UK police say they have saved more than 100 children from further abuse as a result of a two-year investigation into internet paedophiles.
Police say some Operation Ore paedophiles have re-offended
But senior officers say they need extra resources to combat convicted offenders who re-offend.
The compulsive nature of paedophiles' behaviour means new methods are needed to catch them, detectives say.
Operation Ore tracked down paedophiles worldwide who used credit cards to access pictures on a US website.
Senior detectives will be updated on an international investigation into child pornography on the internet at a briefing on Wednesday.
UK police checked more than 7,000 individuals identified by the inquiry.
In 102 cases there was evidence children in the UK had been abused so that pornographic images could be traded online.
In those cases the perpetrators have been arrested or the children found a safe refuge.
Jim Gamble, assistant chief constable of the National Crime Squad, told BBC Radio 4's Today programme: "We can name 102 children - clearly we won't - and can also name and link them to the actual abuser.
7,200 people identified
"We are talking about children from two years through to 14, 15 years of age who have been abused by individuals, sometimes known to them, sometimes in positions of trust like school teachers."
Latest figures show police in the UK arrested 3,537 Operation Ore suspects, making it one of the largest investigations carried out in the UK. Of those, 1,679 were charged and 1,230 convicted of offences.
Officers prioritised suspects already on the Sex Offenders' Register or who had direct access to children and painstaking efforts were made to ensure no-one was wrongly accused, Mr Gamble said.
"We are very conscious that if we make this kind of allegation against you today, we cannot simply wipe the slate tomorrow if we get it wrong," he said.
He said those charged were suspected of involvement in the "worst kind of hands-on physical abuse".
"As for the other people, they didn't get on to this site by accident," he said.
"You had to enter your credit card details, you had to go through a series of pages whereby you knew exactly where you were going and what you were going to see."
The achievements of Operation Ore were welcomed by Mary Marsh, chief executive of the NSPCC, who said it had helped prevent more children being abused.
"Behind every image is a real child who has suffered horrific abuse and every time an individual accesses an internet site to view images, they are creating a demand for more children to be abused," she said.
Ms Marsh called for more resources and better systems for assessing the risk posed to children by those caught downloading images.
"This has been a clampdown on just one site.
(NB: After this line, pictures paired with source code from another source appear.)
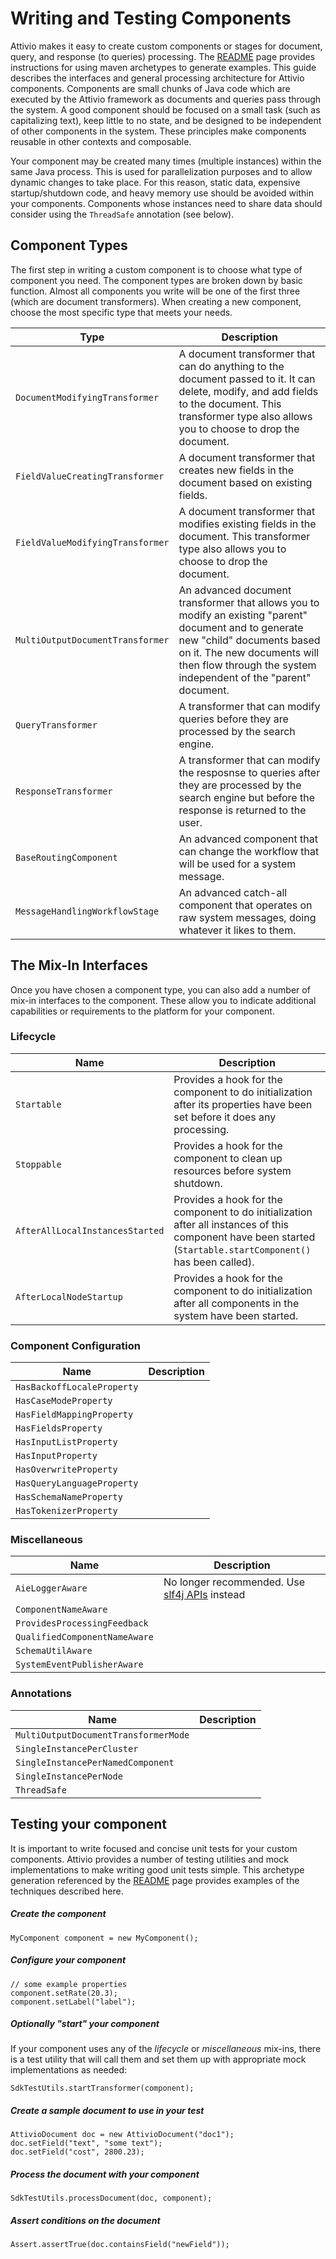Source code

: # Writing and Testing Components

Attivio makes it easy to create custom components or stages for document, query, and response (to queries) processing.  The [README](README.md) page provides instructions for using maven archetypes to generate examples.  This guide describes the interfaces and general processing architecture for Attivio components.  Components are small chunks of Java code which are executed by the Attivio framework as documents and queries pass through the system.  A good component should be focused on a small task (such as capitalizing text), keep little to no state, and be designed to be independent of other components in the system.  These principles make components reusable in other contexts and composable.

Your component may be created many times (multiple instances) within the same Java process.  This is used for parallelization purposes and to allow dynamic changes to take place.  For this reason, static data, expensive startup/shutdown code, and heavy memory use should be avoided within your components.  Components whose instances need to share data should consider using the `ThreadSafe` annotation (see below).

## Component Types

The first step in writing a custom component is to choose what type of component you need.  The component types are broken down by basic function.  Almost all components you write will be one of the first three (which are document transformers).  When creating a new component, choose the most specific type that meets your needs.

| Type | Description |
| --- | --- |
| `DocumentModifyingTransformer` | A document transformer that can do anything to the document passed to it.  It can delete, modify, and add fields to the document.  This transformer type also allows you to choose to drop the document. |
| `FieldValueCreatingTransformer` | A document transformer that creates new fields in the document based on existing fields. |
| `FieldValueModifyingTransformer` | A document transformer that modifies existing fields in the document.  This transformer type also allows you to choose to drop the document. |
| `MultiOutputDocumentTransformer` | An advanced document transformer that allows you to modify an existing "parent" document and to generate new "child" documents based on it.  The new documents will then flow through the system independent of the "parent" document. |
| `QueryTransformer` | A transformer that can modify queries before they are processed by the search engine. |
| `ResponseTransformer` | A transformer that can modify the resposnse to queries after they are processed by the search engine but before the response is returned to the user. |
| `BaseRoutingComponent` | An advanced component that can change the workflow that will be used for a system message. |
| `MessageHandlingWorkflowStage` | An advanced catch-all component that operates on raw system messages, doing whatever it likes to them. |


## The Mix-In Interfaces

Once you have chosen a component type, you can also add a number of mix-in interfaces to the component.  These allow you to indicate additional capabilities or requirements to the platform for your component.

### Lifecycle

| Name | Description |
| --- | --- |
| `Startable` | Provides a hook for the component to do initialization after its properties have been set before it does any processing. |
| `Stoppable` | Provides a hook for the component to clean up resources before system shutdown. |
| `AfterAllLocalInstancesStarted` | Provides a hook for the component to do initialization after all instances of this component have been started (`Startable.startComponent()` has been called). |
| `AfterLocalNodeStartup` | Provides a hook for the component to do initialization after all components in the system have been started. |

### Component Configuration

| Name | Description |
| --- | --- |
| `HasBackoffLocaleProperty` | |
| `HasCaseModeProperty` | |
| `HasFieldMappingProperty` | |
| `HasFieldsProperty` | |
| `HasInputListProperty` | |
| `HasInputProperty` | |
| `HasOverwriteProperty` | |
| `HasQueryLanguageProperty` | |
| `HasSchemaNameProperty` | |
| `HasTokenizerProperty` | |

### Miscellaneous

| Name | Description |
| --- | --- |
| `AieLoggerAware` | No longer recommended.  Use [slf4j APIs](https://www.slf4j.org/api/org/slf4j/Logger.html) instead |
| `ComponentNameAware` | |
| `ProvidesProcessingFeedback` | |
| `QualifiedComponentNameAware` | |
| `SchemaUtilAware` | |
| `SystemEventPublisherAware` | |

### Annotations

| Name | Description |
| --- | --- |
| `MultiOutputDocumentTransformerMode` | |
| `SingleInstancePerCluster` | |
| `SingleInstancePerNamedComponent` | |
| `SingleInstancePerNode` | |
| `ThreadSafe` | |

## Testing your component

It is important to write focused and concise unit tests for your custom components.  Attivio provides a number of testing utilities and mock implementations to make writing good unit tests simple.  This archetype generation referenced by the [README](README.md) page provides examples of the techniques described here.

##### Create the component

    MyComponent component = new MyComponent();

##### Configure your component

    // some example properties
    component.setRate(20.3);
    component.setLabel("label");

##### Optionally "start" your component

If your component uses any of the *lifecycle* or *miscellaneous* mix-ins, there is a test utility that will call them and set them up with appropriate mock implementations as needed:

    SdkTestUtils.startTransformer(component);

##### Create a sample document to use in your test

    AttivioDocument doc = new AttivioDocument("doc1");
    doc.setField("text", "some text");
    doc.setField("cost", 2800.23);

##### Process the document with your component

    SdkTestUtils.processDocument(doc, component);

##### Assert conditions on the document

    Assert.assertTrue(doc.containsField("newField"));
There are thousands of children in the UK who are suffering sexual cruelty and have no-one to turn to, with images of their abuse being peddled on the internet every day."
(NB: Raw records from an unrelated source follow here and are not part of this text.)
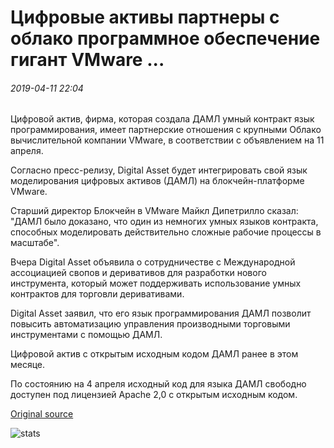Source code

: # Цифровые активы партнеры с облако программное обеспечение гигант VMware ...

###### 2019-04-11 22:04

Цифровой актив, фирма, которая создала ДАМЛ умный контракт язык программирования, имеет партнерские отношения с крупными Облако вычислительной компании VMware, в соответствии с объявлением на 11 апреля.

Согласно пресс-релизу, Digital Asset будет интегрировать свой язык моделирования цифровых активов (ДАМЛ) на блокчейн-платформе VMware.

Старший директор Блокчейн в VMware Майкл Дипетрилло сказал: "ДАМЛ было доказано, что один из немногих умных языков контракта, способных моделировать действительно сложные рабочие процессы в масштабе".

Вчера Digital Asset объявила о сотрудничестве с Международной ассоциацией свопов и деривативов для разработки нового инструмента, который может поддерживать использование умных контрактов для торговли деривативами.

Digital Asset заявил, что его язык программирования ДАМЛ позволит повысить автоматизацию управления производными торговыми инструментами с помощью ДАМЛ.

Цифровой актив с открытым исходным кодом ДАМЛ ранее в этом месяце.

По состоянию на 4 апреля исходный код для языка ДАМЛ свободно доступен под лицензией Apache 2,0 с открытым исходным кодом.

[Original source](https://cointelegraph.com/news/digital-asset-partners-with-cloud-software-giant-vmware)

![stats](https://c.statcounter.com/11760860/0/a89fa40b/1/ "stats")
Home Office minister Paul Goggins said the government was determined to do all it could to protect children from
paedophiles on the web.
"We believe that a picture of child pornography is a picture of child abuse,
and that sentences should reflect public concern on this issue."
The Sexual Offences Bill currently going through
Parliament would bring in measures to protect children and the most
vulnerable, he said.
Police say inquiries into two-thirds of the 7,200 suspects passed to them by the FBI are complete but there is still work to do.
And the BBC's Neil Bennett reports some men convicted as a result of Operation Ore continue to download paedophile material, sometimes using the same credit cards that led to their original arrests.
Senior police officers are lobbying for more resources and a new approach to tracking down offenders as a result.
Mr Gamble said: "What we need now is greater resilience and more funding for this type of policing activity."